Put every line of the data below into a JSON list of strings, one string per line, leaving out any blank lines.

Segment Start: Data supplied

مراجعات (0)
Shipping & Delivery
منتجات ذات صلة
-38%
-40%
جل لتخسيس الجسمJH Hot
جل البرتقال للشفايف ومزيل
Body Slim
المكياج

Segment End: Data supplied

▶ [Result of this task]:
[
  "مراجعات (0)",
  "Shipping & Delivery",
  "منتجات ذات صلة",
  "-38%",
  "-40%",
  "جل لتخسيس الجسمJH Hot",
  "جل البرتقال للشفايف ومزيل",
  "Body Slim",
  "المكياج"
]